Off down the coast to visit a real beach at Eighty Mile Beach - beats Cable Beach any day. Then on to Port Hedland, where Kaye's sister was working at the time. With time running out, we only stayed a day or so there, before going to Exmouth.
The weather was turning wild, and by the time we turned off the highway to cut across to the main road into Exmouth the rain was coming down in sheets. The road was blocked by a minor flood, stopping us, but more importantly stopping an ambulance carrying people involved in a car accident. Eventually police from the other side of the flooded area waded over to collect the injured and take them on into town. After about an hour the flood dropped down to a manageable level and we all drove through.
Exmouth is one of our favourite places. We stayed in a cabin, unwilling to set up a tent in the muddy red soil, and used the town as a base to explore all around. On the road out to Cape Range we passed emus cooling themselves in a large roadside puddle left from the storm. The churning water left the reef a bit cloudy, but we managed a bit of skindiving and several walks in the ranges.

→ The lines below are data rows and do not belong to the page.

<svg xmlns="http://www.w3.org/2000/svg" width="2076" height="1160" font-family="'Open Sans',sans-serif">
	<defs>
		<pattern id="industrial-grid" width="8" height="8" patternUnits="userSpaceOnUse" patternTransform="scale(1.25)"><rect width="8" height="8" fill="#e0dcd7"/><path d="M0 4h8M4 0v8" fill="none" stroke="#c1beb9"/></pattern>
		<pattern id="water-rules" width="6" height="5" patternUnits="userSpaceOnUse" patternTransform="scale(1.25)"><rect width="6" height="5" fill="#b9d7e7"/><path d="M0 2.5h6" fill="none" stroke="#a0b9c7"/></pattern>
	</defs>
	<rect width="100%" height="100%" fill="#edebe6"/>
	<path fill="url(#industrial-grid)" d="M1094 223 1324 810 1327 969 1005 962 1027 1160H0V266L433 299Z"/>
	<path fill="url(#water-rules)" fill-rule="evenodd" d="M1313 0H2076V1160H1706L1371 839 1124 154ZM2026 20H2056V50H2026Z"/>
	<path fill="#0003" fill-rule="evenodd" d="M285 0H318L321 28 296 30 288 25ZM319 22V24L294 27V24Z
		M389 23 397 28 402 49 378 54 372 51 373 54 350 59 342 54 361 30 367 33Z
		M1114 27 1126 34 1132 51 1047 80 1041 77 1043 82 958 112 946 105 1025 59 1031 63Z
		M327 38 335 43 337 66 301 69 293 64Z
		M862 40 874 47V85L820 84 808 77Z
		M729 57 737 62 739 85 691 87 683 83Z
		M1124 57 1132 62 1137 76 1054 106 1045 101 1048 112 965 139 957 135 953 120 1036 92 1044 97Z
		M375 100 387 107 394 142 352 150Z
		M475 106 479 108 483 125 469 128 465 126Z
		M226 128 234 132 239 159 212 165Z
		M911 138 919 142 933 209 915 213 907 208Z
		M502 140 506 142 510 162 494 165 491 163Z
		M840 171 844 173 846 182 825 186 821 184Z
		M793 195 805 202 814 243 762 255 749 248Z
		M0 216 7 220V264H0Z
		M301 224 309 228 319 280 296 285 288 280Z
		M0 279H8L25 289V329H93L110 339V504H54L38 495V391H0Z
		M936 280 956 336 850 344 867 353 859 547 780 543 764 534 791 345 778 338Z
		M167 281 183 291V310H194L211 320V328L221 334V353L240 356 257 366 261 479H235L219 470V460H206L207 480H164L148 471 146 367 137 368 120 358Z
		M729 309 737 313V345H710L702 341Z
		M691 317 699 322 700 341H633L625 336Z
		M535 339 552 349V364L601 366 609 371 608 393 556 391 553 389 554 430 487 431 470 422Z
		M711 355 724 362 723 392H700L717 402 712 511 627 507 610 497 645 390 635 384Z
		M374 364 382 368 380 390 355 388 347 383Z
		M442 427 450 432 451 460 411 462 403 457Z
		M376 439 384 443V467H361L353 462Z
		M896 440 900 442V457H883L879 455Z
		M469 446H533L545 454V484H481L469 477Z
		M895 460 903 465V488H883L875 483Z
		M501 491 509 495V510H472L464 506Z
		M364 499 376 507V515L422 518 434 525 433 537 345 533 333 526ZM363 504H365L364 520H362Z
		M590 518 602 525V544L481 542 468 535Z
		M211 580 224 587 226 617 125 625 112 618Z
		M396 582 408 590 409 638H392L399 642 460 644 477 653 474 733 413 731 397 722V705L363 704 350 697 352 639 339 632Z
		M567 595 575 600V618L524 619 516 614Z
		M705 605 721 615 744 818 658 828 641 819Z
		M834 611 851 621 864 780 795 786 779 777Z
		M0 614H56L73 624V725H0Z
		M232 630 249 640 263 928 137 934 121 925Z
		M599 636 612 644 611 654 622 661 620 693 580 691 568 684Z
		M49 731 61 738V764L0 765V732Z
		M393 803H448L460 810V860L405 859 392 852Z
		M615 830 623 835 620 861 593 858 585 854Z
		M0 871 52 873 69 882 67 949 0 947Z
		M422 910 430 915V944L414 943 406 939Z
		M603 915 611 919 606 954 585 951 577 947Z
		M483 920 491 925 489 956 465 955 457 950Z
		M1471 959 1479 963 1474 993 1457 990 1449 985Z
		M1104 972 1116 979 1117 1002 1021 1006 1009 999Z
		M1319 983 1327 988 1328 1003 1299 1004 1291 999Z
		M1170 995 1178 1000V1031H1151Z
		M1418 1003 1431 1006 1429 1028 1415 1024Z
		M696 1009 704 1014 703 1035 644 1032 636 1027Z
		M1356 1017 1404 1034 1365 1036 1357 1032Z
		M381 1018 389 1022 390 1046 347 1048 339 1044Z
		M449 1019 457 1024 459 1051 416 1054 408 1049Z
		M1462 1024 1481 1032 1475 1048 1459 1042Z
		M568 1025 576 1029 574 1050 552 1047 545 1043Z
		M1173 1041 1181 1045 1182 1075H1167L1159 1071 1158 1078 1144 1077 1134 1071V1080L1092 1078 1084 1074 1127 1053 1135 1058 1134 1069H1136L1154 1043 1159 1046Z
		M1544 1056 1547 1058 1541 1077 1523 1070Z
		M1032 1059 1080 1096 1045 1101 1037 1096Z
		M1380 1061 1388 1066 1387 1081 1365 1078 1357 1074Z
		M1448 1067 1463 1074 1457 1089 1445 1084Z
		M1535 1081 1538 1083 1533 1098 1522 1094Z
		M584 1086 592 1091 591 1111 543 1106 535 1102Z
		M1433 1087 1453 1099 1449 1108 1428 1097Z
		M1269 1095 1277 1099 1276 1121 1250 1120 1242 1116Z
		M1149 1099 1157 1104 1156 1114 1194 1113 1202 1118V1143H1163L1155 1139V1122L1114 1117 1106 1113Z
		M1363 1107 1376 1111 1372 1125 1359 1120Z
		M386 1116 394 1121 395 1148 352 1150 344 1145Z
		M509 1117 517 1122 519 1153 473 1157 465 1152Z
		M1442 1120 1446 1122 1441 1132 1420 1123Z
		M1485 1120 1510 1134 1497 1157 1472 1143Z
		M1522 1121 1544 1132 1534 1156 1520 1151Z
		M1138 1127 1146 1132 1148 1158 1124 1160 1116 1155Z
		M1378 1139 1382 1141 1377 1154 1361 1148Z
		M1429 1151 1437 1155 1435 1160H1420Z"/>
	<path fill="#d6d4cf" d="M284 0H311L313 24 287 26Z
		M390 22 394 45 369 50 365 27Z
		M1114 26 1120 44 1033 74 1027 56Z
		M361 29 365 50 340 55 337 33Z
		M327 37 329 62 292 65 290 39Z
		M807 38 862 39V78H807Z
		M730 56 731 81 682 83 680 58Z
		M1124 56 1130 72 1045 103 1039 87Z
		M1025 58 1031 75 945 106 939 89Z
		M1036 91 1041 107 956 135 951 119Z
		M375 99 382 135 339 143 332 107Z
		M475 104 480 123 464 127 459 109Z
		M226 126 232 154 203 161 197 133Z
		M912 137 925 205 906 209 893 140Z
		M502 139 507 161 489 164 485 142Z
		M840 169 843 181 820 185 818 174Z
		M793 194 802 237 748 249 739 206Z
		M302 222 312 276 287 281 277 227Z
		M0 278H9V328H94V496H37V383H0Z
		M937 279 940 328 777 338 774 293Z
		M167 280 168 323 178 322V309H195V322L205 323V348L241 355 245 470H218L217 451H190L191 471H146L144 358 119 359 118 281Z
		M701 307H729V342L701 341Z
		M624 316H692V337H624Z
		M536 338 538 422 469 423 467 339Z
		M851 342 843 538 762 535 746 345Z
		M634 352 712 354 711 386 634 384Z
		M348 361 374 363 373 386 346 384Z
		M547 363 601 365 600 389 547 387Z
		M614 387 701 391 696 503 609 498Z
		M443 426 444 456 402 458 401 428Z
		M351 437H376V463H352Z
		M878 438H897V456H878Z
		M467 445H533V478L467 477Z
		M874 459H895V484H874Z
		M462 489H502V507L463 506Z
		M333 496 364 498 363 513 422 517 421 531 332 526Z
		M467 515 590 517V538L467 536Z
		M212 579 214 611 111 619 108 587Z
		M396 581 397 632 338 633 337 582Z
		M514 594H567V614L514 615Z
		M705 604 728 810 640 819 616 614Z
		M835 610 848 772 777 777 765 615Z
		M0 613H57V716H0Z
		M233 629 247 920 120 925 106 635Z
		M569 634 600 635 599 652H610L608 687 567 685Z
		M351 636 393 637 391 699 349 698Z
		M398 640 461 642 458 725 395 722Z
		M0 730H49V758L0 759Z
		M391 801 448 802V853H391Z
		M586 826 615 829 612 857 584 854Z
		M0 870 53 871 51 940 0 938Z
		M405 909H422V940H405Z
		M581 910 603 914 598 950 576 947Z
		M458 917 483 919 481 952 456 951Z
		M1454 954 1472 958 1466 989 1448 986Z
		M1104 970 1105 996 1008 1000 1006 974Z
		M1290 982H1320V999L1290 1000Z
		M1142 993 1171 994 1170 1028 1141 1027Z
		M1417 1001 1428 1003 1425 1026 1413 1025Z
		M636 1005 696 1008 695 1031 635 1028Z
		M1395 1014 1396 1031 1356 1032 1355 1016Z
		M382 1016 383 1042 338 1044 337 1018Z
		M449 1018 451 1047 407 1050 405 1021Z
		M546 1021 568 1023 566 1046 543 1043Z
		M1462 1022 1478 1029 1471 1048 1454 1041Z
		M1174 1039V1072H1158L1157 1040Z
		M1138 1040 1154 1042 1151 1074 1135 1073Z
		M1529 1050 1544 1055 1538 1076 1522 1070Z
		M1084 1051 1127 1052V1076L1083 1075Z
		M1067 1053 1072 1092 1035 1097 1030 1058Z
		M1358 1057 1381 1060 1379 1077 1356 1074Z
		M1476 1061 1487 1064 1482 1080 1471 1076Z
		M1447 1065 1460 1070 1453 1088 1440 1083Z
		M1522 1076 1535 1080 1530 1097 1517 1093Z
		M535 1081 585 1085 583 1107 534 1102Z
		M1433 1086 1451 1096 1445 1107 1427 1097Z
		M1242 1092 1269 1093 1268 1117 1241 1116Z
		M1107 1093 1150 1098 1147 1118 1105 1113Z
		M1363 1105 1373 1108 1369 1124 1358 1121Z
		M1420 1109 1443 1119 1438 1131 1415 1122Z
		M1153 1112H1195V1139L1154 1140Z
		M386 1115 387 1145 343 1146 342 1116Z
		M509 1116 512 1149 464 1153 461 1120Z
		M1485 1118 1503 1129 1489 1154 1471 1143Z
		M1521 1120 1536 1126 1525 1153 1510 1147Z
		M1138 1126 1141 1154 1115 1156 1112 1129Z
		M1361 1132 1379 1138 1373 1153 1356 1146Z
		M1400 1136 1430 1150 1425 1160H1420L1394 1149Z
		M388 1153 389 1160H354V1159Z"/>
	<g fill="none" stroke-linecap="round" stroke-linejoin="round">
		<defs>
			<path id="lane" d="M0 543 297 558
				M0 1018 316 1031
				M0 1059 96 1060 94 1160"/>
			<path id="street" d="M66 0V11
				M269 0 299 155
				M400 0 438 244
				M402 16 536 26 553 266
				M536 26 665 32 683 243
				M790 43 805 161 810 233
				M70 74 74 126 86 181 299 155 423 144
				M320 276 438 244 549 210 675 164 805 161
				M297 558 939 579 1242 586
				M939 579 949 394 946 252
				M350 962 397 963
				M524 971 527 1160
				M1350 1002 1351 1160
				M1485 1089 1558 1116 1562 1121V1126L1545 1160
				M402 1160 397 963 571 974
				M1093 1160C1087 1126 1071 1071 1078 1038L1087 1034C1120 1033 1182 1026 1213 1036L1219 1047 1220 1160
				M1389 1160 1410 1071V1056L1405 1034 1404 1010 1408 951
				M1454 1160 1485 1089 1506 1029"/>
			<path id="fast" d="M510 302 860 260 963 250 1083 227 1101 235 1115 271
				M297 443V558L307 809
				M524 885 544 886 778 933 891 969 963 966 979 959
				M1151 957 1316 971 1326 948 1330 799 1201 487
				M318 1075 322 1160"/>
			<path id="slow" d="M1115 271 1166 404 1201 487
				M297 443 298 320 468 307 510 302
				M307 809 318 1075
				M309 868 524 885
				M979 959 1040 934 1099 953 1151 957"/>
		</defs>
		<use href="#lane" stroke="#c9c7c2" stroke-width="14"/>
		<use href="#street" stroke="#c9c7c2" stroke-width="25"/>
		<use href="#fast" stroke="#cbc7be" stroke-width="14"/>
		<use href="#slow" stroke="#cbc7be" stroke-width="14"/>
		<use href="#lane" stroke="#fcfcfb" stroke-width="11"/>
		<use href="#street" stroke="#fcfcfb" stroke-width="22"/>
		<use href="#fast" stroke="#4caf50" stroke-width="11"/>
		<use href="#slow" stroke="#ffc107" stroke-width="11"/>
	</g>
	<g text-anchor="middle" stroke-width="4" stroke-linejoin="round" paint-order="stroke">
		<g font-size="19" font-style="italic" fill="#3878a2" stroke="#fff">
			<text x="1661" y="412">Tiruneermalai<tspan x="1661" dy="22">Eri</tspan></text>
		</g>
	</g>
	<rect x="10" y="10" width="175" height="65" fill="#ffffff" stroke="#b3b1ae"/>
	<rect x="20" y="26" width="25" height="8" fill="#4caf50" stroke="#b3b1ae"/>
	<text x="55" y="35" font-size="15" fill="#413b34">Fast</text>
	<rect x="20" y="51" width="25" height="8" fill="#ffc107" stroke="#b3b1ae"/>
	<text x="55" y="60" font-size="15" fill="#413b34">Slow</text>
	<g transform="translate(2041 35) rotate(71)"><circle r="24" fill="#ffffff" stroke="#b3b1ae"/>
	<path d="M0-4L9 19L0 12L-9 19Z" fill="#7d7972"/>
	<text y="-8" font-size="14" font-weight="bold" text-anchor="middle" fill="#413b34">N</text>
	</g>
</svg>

Rather reluctantly we set off down the west coast, to Carnarvon, then down to Kalbarri. All familiar territory, but the coast at Kalbarri is interesting, and Murchison Gorge is always worth a return visit. Back closer to Perth we decide to take the back roads - Gingin, Bindoon, Toodyay, Northam, Beverley - the towns unfold as we wind through the wheatbelt. We told ourselves that we would find somewhere different to spend the last night of our holiday, but the siren call of home rang louder and louder the closer we came to the south coast, and in the gloom of a winter's night we both knew we would simply drive all the way to Youngs Siding - well over 1000km for the last leg of our journey, and a fitting end to what was a real road trip.